Anyway, it’s all a moot point here because as you’ve said, your data had 10^8 rows :laughing:.

This I do agree with. I don’t know what the core issue is if there even is one. Perhaps I’m just misinterpreting things. It’s been a while since I’ve done any real benchmarking on this myself.


#11

My mistake, it should be just

Conda.add_channel("conda-forge")
Conda.add("feather-format")

#12

This is actually annoying. Thanks for help, but I think it’s saying that PyCall uses Python 2.7 but feather-format expects python=3.6?

Solving environment: failed

UnsatisfiableError: The following specifications were found to be in conflict:
  - feather-format -> python=3.6
  - python=2.7
Use "conda info <package>" to see the dependencies for each package.

#13

You can reconfigure PyCall to use Python 3


#14

By the way, has any thought been given to having PyCall use Python3 by default? Today I never find any reason to use 2.


#15

On Mac and Windows, this is mostly about changing the Conda.jl default: https://github.com/JuliaPy/Conda.jl/pull/108

On Linux, PyCall defaults to whatever the python points to, i.e. it follows your distro.


#16

Yeah, it was stupid of me to even ask that as it’s pretty obvious.

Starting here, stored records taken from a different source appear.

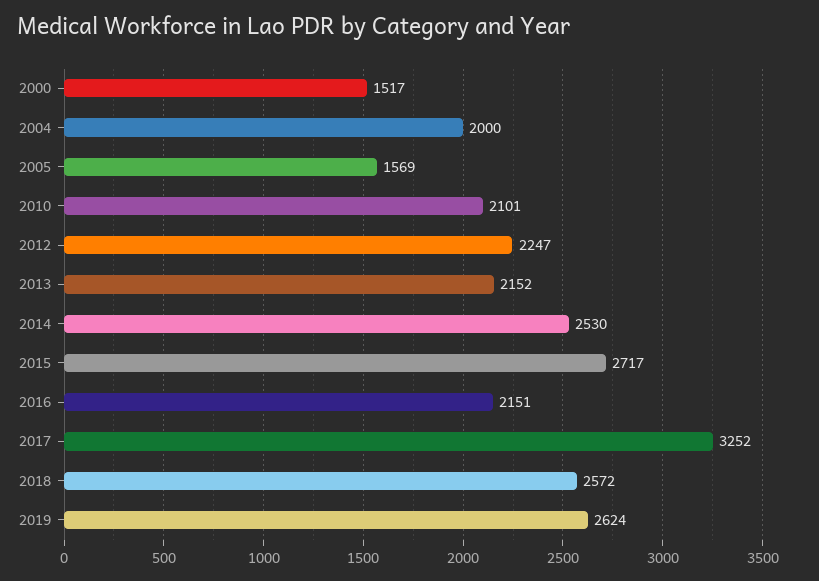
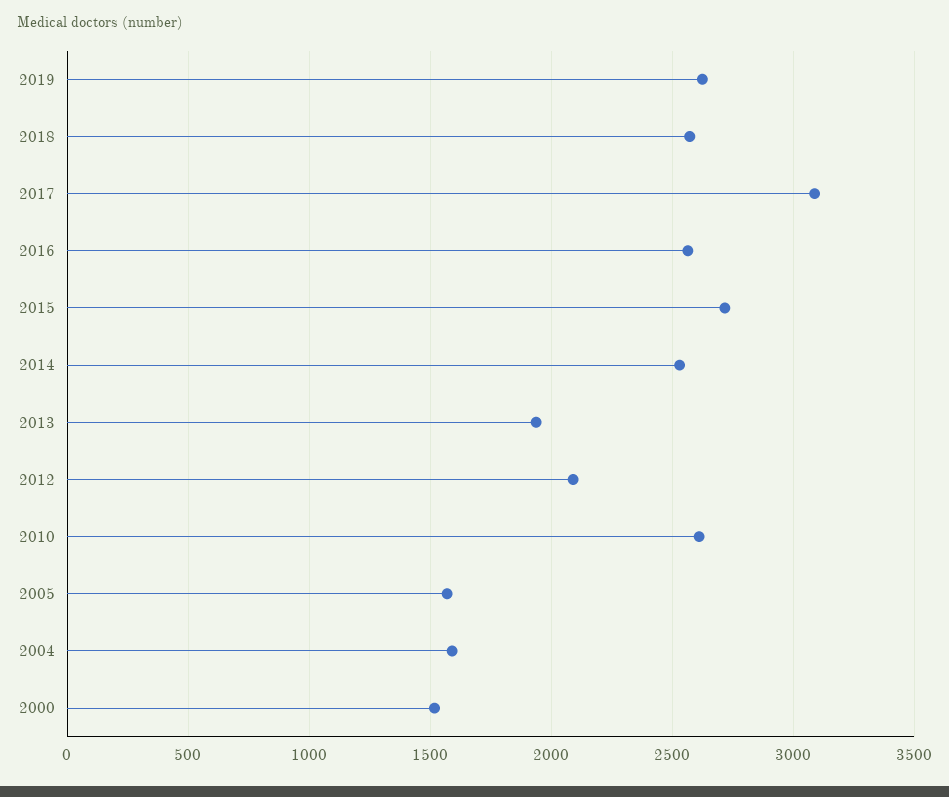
  {
    "2000": 1517,
-   "2004": 2000,
+   "2004": 1600,
    "2005": 1569,
-   "2010": 2101,
+   "2010": 2600,
-   "2012": 2247,
+   "2012": 2100,
-   "2013": 2152,
+   "2013": 1950,
    "2014": 2530,
    "2015": 2717,
-   "2016": 2151,
+   "2016": 2550,
-   "2017": 3252,
+   "2017": 3100,
    "2018": 2572,
    "2019": 2624
  }

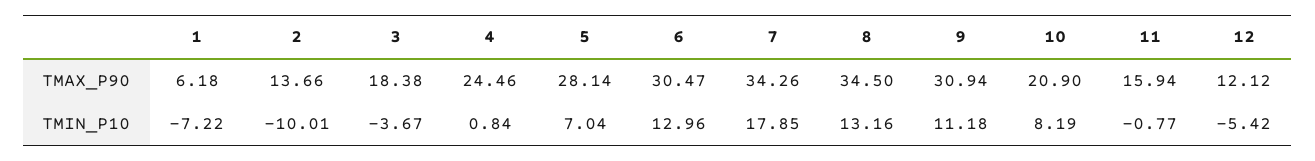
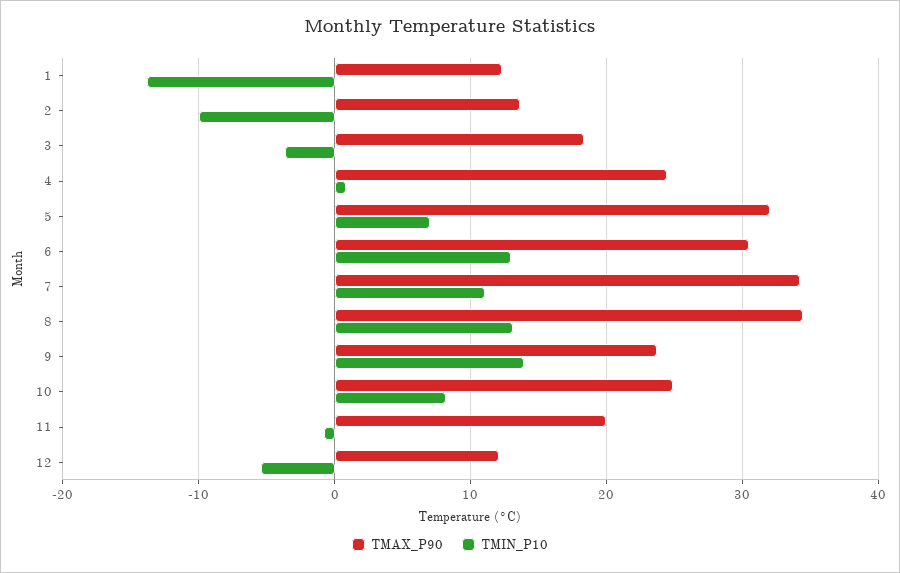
  {
    "TMAX_P90": {
-     "1": 6.18,
+     "1": 12,
      "2": 13.66,
      "3": 18.38,
      "4": 24.46,
-     "5": 28.14,
+     "5": 32,
      "6": 30.47,
      "7": 34.26,
      "8": 34.5,
-     "9": 30.94,
+     "9": 24,
-     "10": 20.9,
+     "10": 25,
-     "11": 15.94,
+     "11": 20,
      "12": 12.12
    },
    "TMIN_P10": {
-     "1": -7.22,
+     "1": -14,
      "2": -10.01,
      "3": -3.67,
      "4": 0.84,
      "5": 7.04,
      "6": 12.96,
-     "7": 17.85,
+     "7": 11,
      "8": 13.16,
-     "9": 11.18,
+     "9": 14,
      "10": 8.19,
      "11": -0.77,
      "12": -5.42
    }
  }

Are there any distros where python is Python 3.6? Fedora maybe? It’ll probably take another 100 years or so before this become standard.

Let’s hope that Julia 1.0 \to 2.0 doesn’t share the same fate as Python 3: seemingly endless purgatory.


#17

Arch Linux does this. According to PEP 394, however, the recommendation is that /usr/bin/python should point to python2 for the forseeable future.

Arguably, then, once we switch over Conda.jl to default to Python3, then for consistency PyCall should default to python3 if it exists.